Bounding box coordinate data
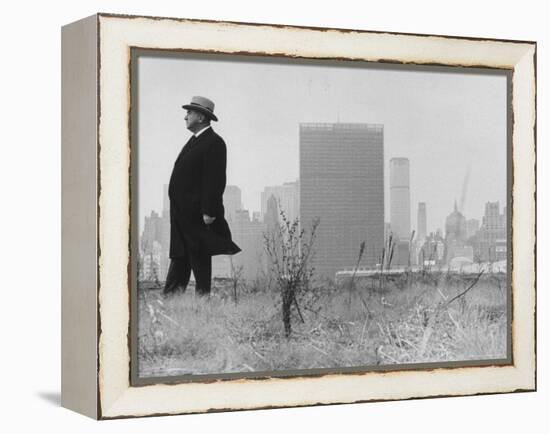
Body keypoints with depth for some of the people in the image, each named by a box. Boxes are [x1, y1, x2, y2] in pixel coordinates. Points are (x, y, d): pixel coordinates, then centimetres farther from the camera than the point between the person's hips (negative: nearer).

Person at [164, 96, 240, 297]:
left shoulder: (214, 143, -12)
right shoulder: (194, 141, 19)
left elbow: (215, 180, -18)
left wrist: (209, 212, -22)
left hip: (197, 212, -9)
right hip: (182, 212, 9)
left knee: (199, 256, -2)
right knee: (179, 254, 9)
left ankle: (203, 294, 5)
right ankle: (170, 296, 10)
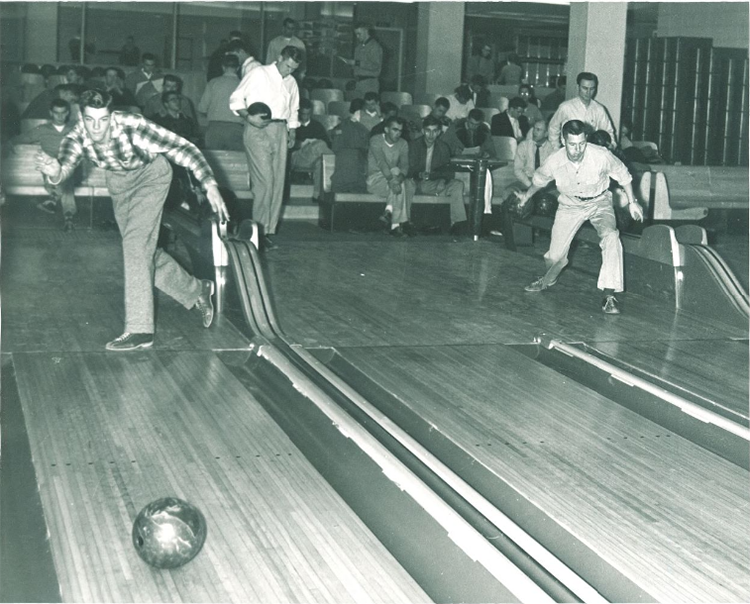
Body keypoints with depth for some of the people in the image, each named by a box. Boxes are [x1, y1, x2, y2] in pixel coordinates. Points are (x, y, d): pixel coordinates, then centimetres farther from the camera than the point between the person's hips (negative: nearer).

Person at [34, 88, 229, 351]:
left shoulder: (132, 126, -36)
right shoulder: (77, 138, -25)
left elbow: (183, 148, -35)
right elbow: (63, 168, -40)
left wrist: (209, 184, -46)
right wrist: (54, 172, -65)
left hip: (151, 174, -5)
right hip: (119, 181, 5)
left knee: (136, 244, -19)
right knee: (144, 251, 10)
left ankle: (140, 329, -16)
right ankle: (196, 292, 31)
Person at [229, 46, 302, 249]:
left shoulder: (291, 83, 20)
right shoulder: (258, 74, 1)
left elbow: (293, 111, 29)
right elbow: (236, 98, -3)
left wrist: (292, 133, 15)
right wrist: (248, 117, -18)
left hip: (280, 131, 6)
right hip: (257, 129, -6)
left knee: (278, 183, 2)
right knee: (265, 181, -15)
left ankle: (269, 230, 7)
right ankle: (259, 228, -9)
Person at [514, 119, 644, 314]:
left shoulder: (602, 156, -30)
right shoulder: (554, 162, -24)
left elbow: (623, 175, -9)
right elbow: (539, 179, 3)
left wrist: (632, 202, -7)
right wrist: (527, 195, 16)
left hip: (599, 203, -2)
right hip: (570, 205, 2)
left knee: (610, 237, -32)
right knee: (555, 255, 1)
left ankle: (609, 295, -25)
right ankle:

### What you need to do
Copy each line above precisely, dropping the pictures.

### Task answer
Body keypoints with depth for some of the people in the image, each named by a box. Boxes are [x1, y1, x2, y2] in pixel coordinates. Points are (x, y, d): pixel coordinates, then centimetres farther from the camera than the point between the person's hips (negative: nearer).

Person at [164, 96, 240, 297]:
left shoulder: (214, 143, -12)
right shoulder: (194, 141, 19)
left elbow: (215, 180, -18)
left wrist: (209, 212, -22)
left hip: (197, 212, -9)
right hip: (182, 212, 9)
left knee: (199, 256, -2)
right knee: (179, 254, 9)
left ankle: (203, 294, 5)
right ankle: (170, 296, 10)
Body keypoints with depth for some of the people in the image, each named by a box. Boxes are [x1, y1, x2, y2] in pixel coordinates. Points are (x, y, d): pixel coordinates, then centimetres farther from the camera than the point between the person's hips (negative: nearer).

Person at [34, 88, 229, 351]:
left shoulder: (132, 126, -36)
right shoulder: (77, 138, -25)
left elbow: (183, 148, -35)
right elbow: (63, 168, -40)
left wrist: (209, 184, -46)
right wrist: (54, 172, -65)
left hip: (151, 174, -5)
right hip: (119, 181, 5)
left knee: (136, 244, -19)
right knee: (144, 251, 10)
left ankle: (140, 329, -16)
right ankle: (196, 292, 31)
Person at [229, 46, 302, 249]:
left shoulder: (291, 83, 20)
right shoulder: (258, 74, 1)
left elbow: (293, 111, 29)
right elbow: (236, 98, -3)
left wrist: (292, 133, 15)
right wrist: (248, 117, -18)
left hip: (280, 131, 6)
right hip: (257, 129, -6)
left knee: (278, 183, 2)
right knee: (265, 181, -15)
left ankle: (269, 230, 7)
right ankle: (259, 228, -9)
Person at [514, 119, 644, 314]:
left shoulder: (602, 156, -30)
right shoulder: (554, 162, -24)
left elbow: (623, 175, -9)
right elbow: (539, 179, 3)
left wrist: (632, 202, -7)
right wrist: (527, 195, 16)
left hip: (599, 203, -2)
right hip: (570, 205, 2)
left knee: (610, 237, -32)
right knee: (555, 255, 1)
left ankle: (609, 295, -25)
right ankle:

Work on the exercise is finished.